Hallo,
das Farbenspiel der Nebensonnen ist offenbar komplexer als es die Erklärung auf unserer Homepage
http://www.meteoros.de/arten/ee02.htm vermuten lässt. Die Plättchen in denen die Brechung stattfindet sind zwar horizontal ausgerichtet, in ihrem Rotationswinkel jedoch beliebig. Betrachtet man nun die Haloentstehung an diesen Kristallen werden die meisten Strahlen in einem Winkel von ca. 22° gebrochen. In größeren Winkeldistanzen nimmt die Häufigkeit der Strahlengänge ab und die Intensität wird somit geringer. Aus dieser Überlegung kann man erstmal einen hellen Fleck in ca. 22° Entfernung zur Sonne erklären, der einen langgezogenen Lichtschweif besitzt. Die Farben kommen durch die spektrale Zerlegung des Lichtes ins Spiel. Blau wird dabei stärker gebrochen als rot. Deshalb ist der innere Rand rot. Da sich aber in hellsten Bereich der Nebensonne sehr viele optimale Brechungen mit unterschiedlichen resultierenden Farben überlagern, heben sich die Farben zu weiß auf. Eine Nebensonne mit einer Farben- und Helligkeitsverteilung eines normalen Spektrums ist im Normalfall also nicht möglich. Lediglich der rote innere Rand bleibt sichtbar, an dem sich ein heller weißer Fleck anschließt, der in einen weißen Schweif übergeht.

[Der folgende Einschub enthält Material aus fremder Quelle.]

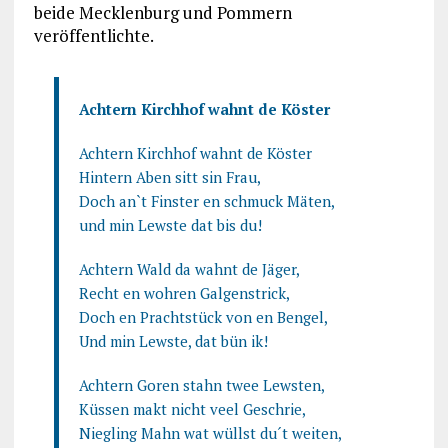
beide Mecklenburg und Pommern
veröffentlichte.
Achtern Kirchhof wahnt de Köster
Achtern Kirchhof wahnt de Köster
Hintern Aben sitt sin Frau,
Doch an`t Finster en schmuck Mäten,
und min Lewste dat bis du!
Achtern Wald da wahnt de Jäger,
Recht en wohren Galgenstrick,
Doch en Prachtstück von en Bengel,
Und min Lewste, dat bün ik!
Achtern Goren stahn twee Lewsten,
Küssen makt nicht veel Geschrie,
Niegling Mahn wat wüllst du´t weiten,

Es ist nun recht interessant darüber nachzudenken, unter welchen Bedingungen diese farbigen Nebensonnen wirklich entstehen können. Mir fällt die Möglichkeit ein, dass die Plättchen doppelt orientiert sein könnten. Einerseits mit der Grundfläche horizontal und dann auch noch mit einer Seitenfläche in die gleiche Richtung. Da reale Eiskristalle eher in seltenen Fällen unseren Modellkristallen entsprechen, kann man über das Zustandekommen solch doppelt orientierter Kristalle lebhabft spekulieren.
Das Ergebnis wäre aber wie es Reinhard schon festgestellt hat eine Nebensonne ohne Schweif, dafür mit aller spektralen Farbenpracht.
Es kann aber auch sein, dass die zusätzliche Orientierung nicht erforderlich ist, wenn die Kristalle bestimmte Dimensionen (Länge-Durchmesserverhältnis) haben und somit eine etwas andere Häufigkeitsverteilung der gebrochenen Strahlen entsteht.
So nun genug der Überlegungen. Vielleicht ist es auch alles Unsinn. Die Natur hält so viele Überraschungen bereit, die wir mit unseren einfachen Erklärungsmustern nicht alle nachvollziehen können.
Übrigens habe ich am Abend des 11.06. ein sehr schönen 22°-Ring gesehen, der sehr eng begrenzt war und zudem einen intensiv gefärbten roten Innenrand hatte. Der anschließende Bereich ließ sich eigentlich auch nicht mit "weiß" beschreiben. Ich meine, ein wenig blau war mit dabei. Und auch die Nebensonne passte nicht ins Schema. Sie war in den wunderschönsten Farben zu sehen (auch grün) und sehr schmal (also ohne Schweif).